→ **ESERCIZIO PROPOSTO**: Secondo l'estratto, qual è il nome del copricapo che gli Ebrei osservanti indossano durante preghiere e riti?

═══ ESTRATTO

Tu definisci l’EDIPI un’associazione più sobria. Sono andato sul sito di questa
associazione e sono rimasto molto perplesso delle cose che ho visto nelle foto e
nel linguaggio. Per esempio, come mai i fratelli ebrei cristiani pregano con
quel cappellino (non ricordo come si chiama) in testa? Non dice la Bibbia che
l’uomo che prega con il capo coperto, disonora Cristo? Perché durante la
preghiera si suona lo shofar? Viene definito parte integrante della preghiera?
Perché le danze? Perché celebrare la festa delle capanne? Perché questo appoggio
politico incondizionato a Israele? Perché pregare per la pace di Gerusalemme? È
scritto questa richiesta di preghiera nel Nuovo Testamento? Non bisogna pregare
per la pace di tutto il mondo? Tutto questo fatto poi da credenti Italiani e
Ebrei. Scusami di tante domande, ma è solo desiderio di capire. Un saluto nel
Signore. {15 dicembre 2008}
2.
{Nicola Martella} ▲
Ritengo comunque l’Edipi una delle associazioni più sobrie fra «gli amici
d’Israele», di là se io condivida o meno tutto ciò che essa promuove. Chiederò a
loro di rispondere, intanto ecco alcune mie precisazioni su quanto da te
chiesto.
Il
copricapo, che gli Ebrei osservanti mettono durante preghiere e riti, si
chiama «kippà». Nel nuovo patto Paolo ordinò ai credenti maschi, che pregano e
profetizzano (parlano pubblicamente, partendo da un brano della sacra Scrittura,
per edificare, esortare e consolare; 1 Cor 14,3.29-32), che devono farlo a capo
scoperto per onorare il loro capo, cioè Cristo (1 Cor 11,4). Di ciò ho parlato
nell’articolo «La donna in 1 Corinzi 11»,
Generi e ruoli 2
(Punto°A°Croce, Roma 1996), pp. 9-27.
Sulle danze
nelle chiese ho preso posizione in diversi articoli su questo sito, ad esempio:
«La
danza è l’obiettivo santo di Dio?»; sugli aspetti
giudaici, vedi il confronto con
Argentino Quintavalle in «Danze
giudaiche, ecclesiali e carismatiche».
Riguardo all’appoggio politico incondizionato a Israele, rimando nel
libro Escatologia fra legittimità e abuso.
Escatologia 2 (Punto°A°Croce,
Roma 2007), ai seguenti articoli: «Cieco sostegno politico a Israele», pp.
252-257; «Israele automaticamente vicino a Dio?», pp. 258-262.
Devo ammettere che nel NT non vengono mai comandate le seguenti cose ai
credenti del nuovo patto: suonare lo shofar in concomitanza con la preghiera o
un atto cultuale, celebrare la festa delle capanne o pregare per la pace di
Gerusalemme; inoltre al Concilio di Gerusalemme non vennero imposte ai
cristiani gentili (At 15). Tuttavia se si suonano altri strumenti, si può
suonare anche lo shofar senza che gli si dia un carattere «sacramentale».

══════
═══ DATI FORNITI

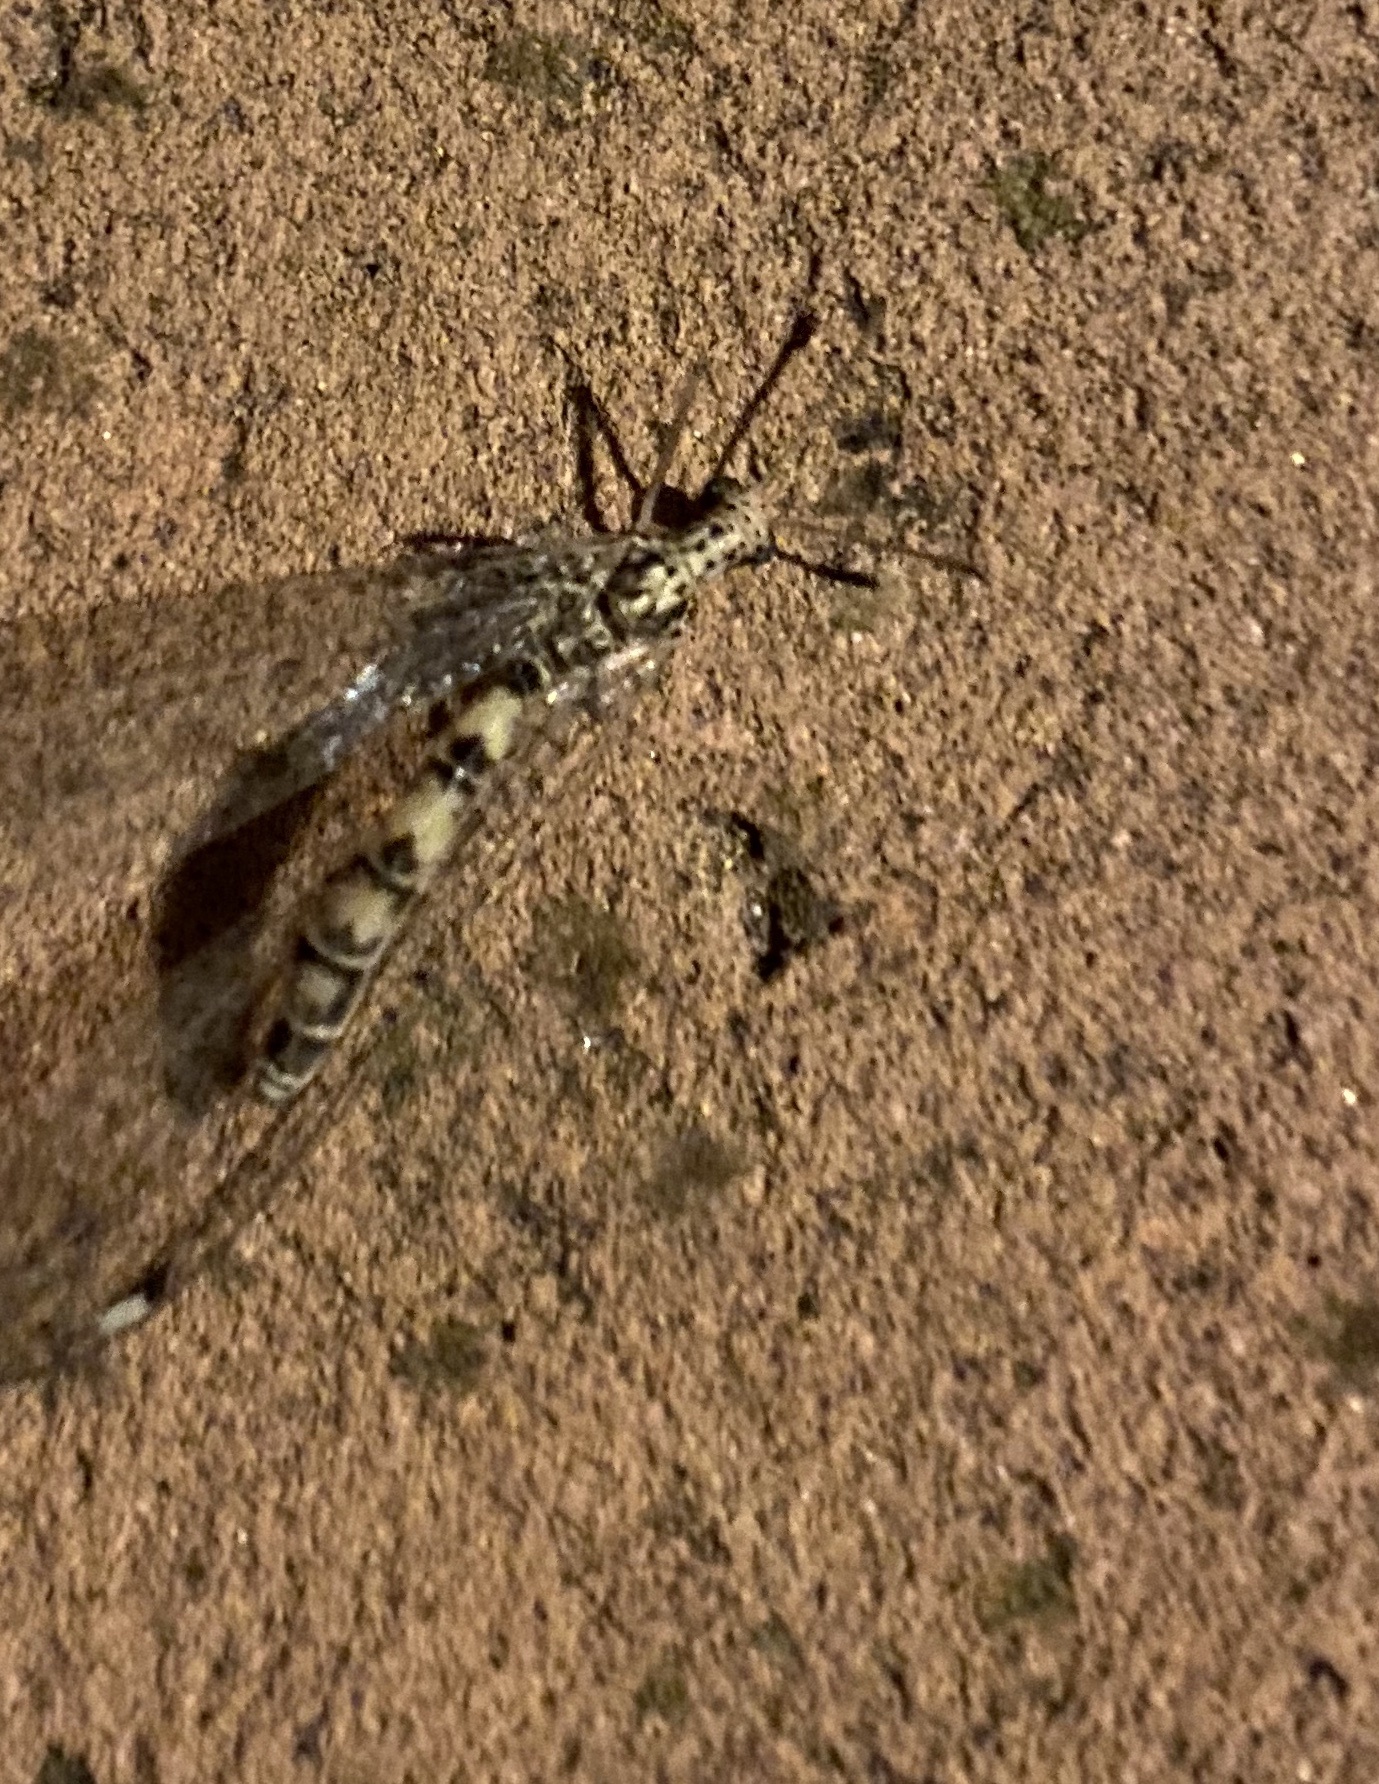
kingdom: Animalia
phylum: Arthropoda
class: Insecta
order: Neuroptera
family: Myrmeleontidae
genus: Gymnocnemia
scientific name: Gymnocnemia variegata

══════
═══ DATI FORNITI

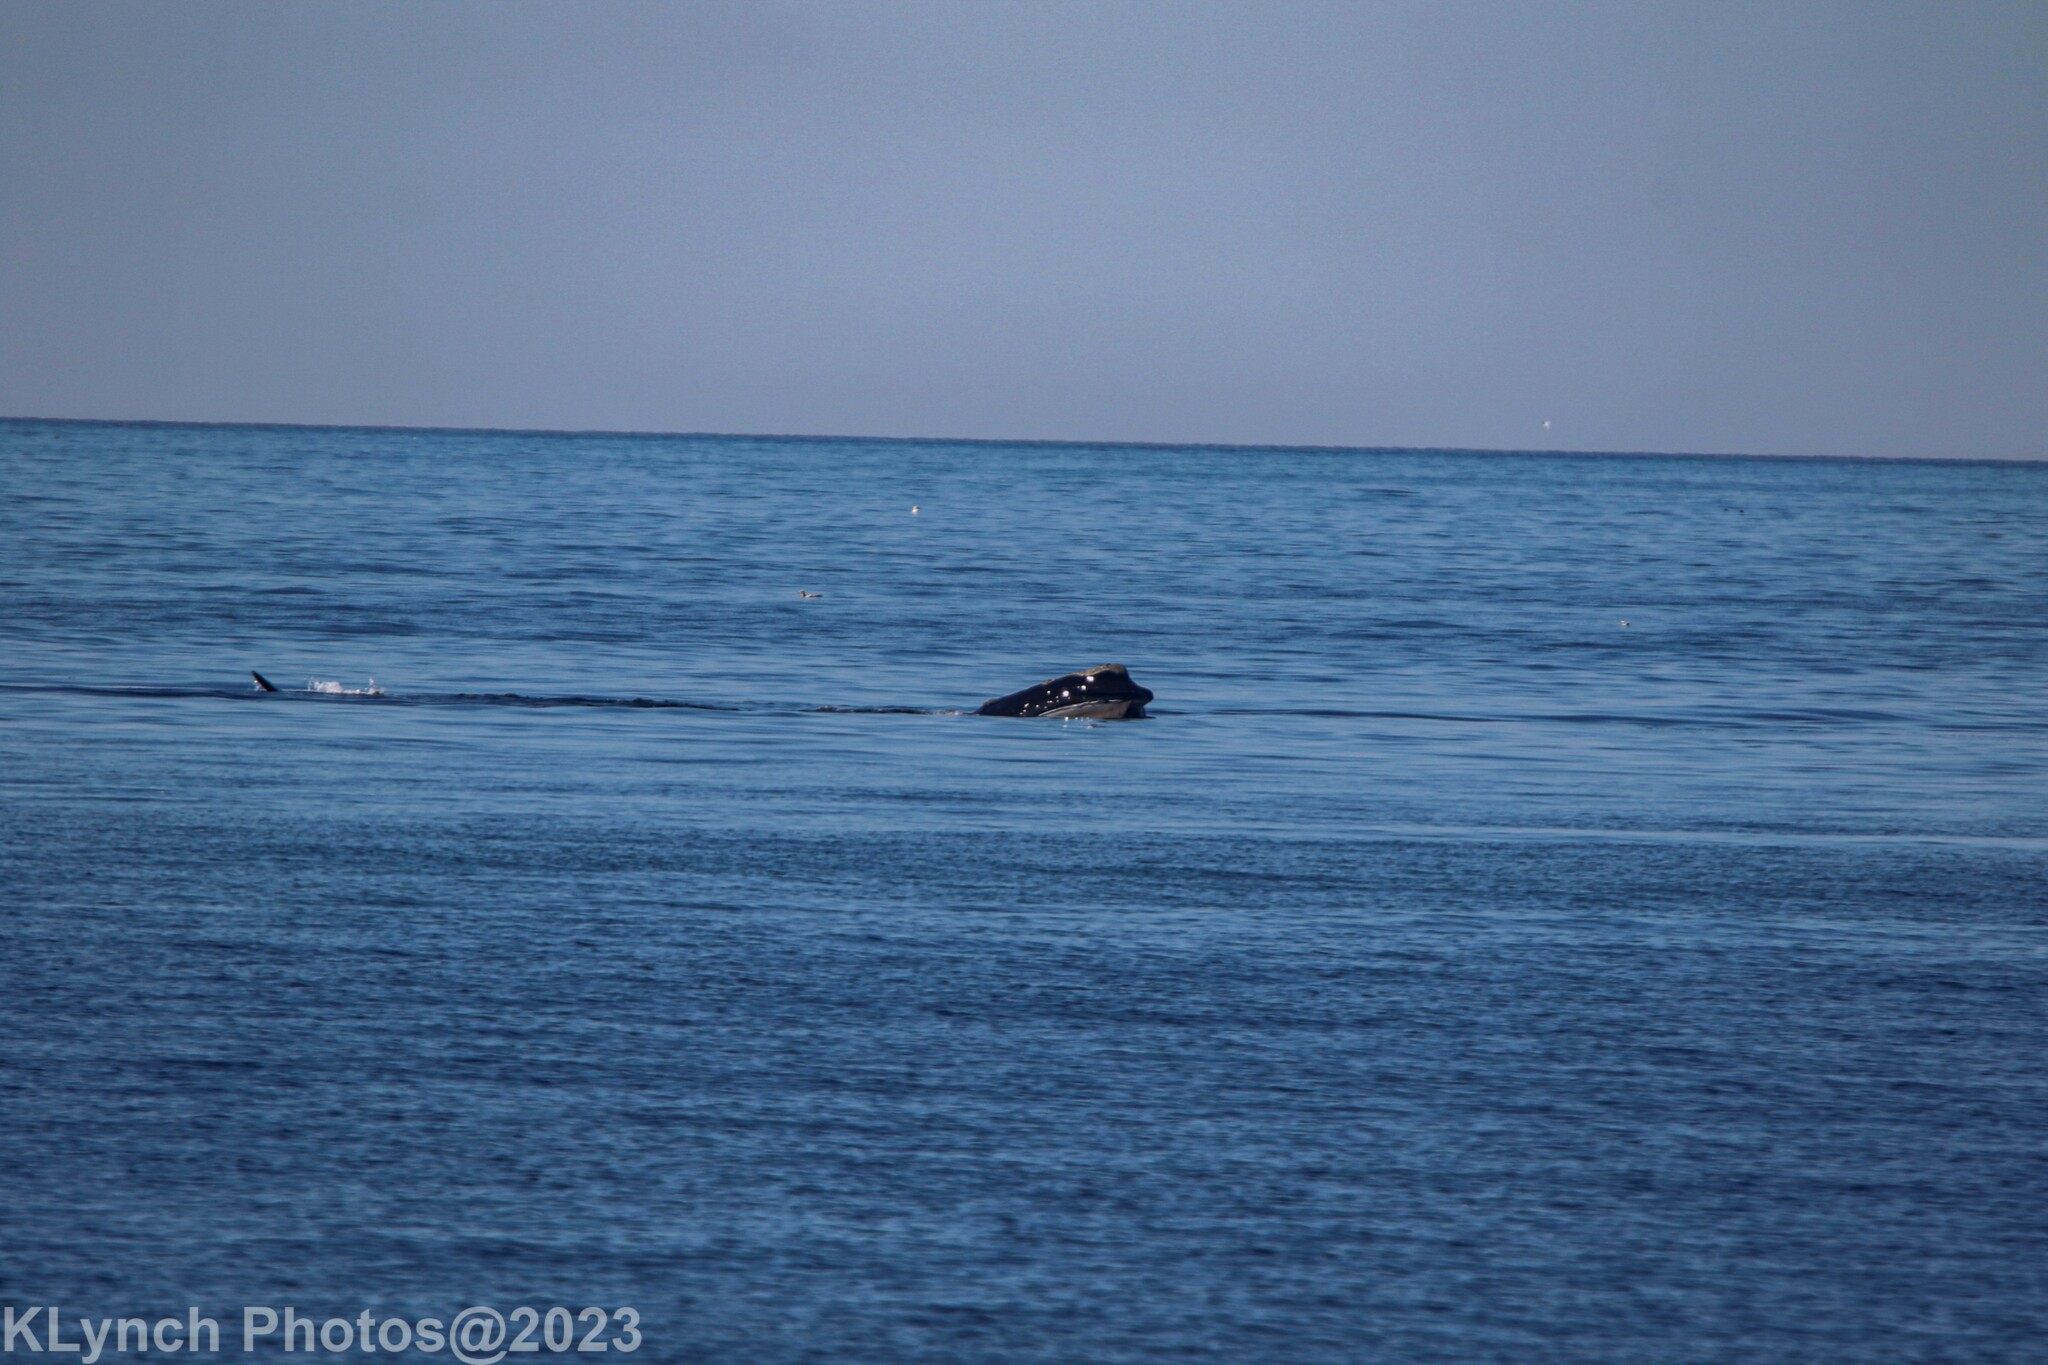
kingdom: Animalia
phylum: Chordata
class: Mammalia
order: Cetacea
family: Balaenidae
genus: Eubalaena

══════

→ **RISPOSTA ALL'ESERCIZIO**: Si chiama «kippà».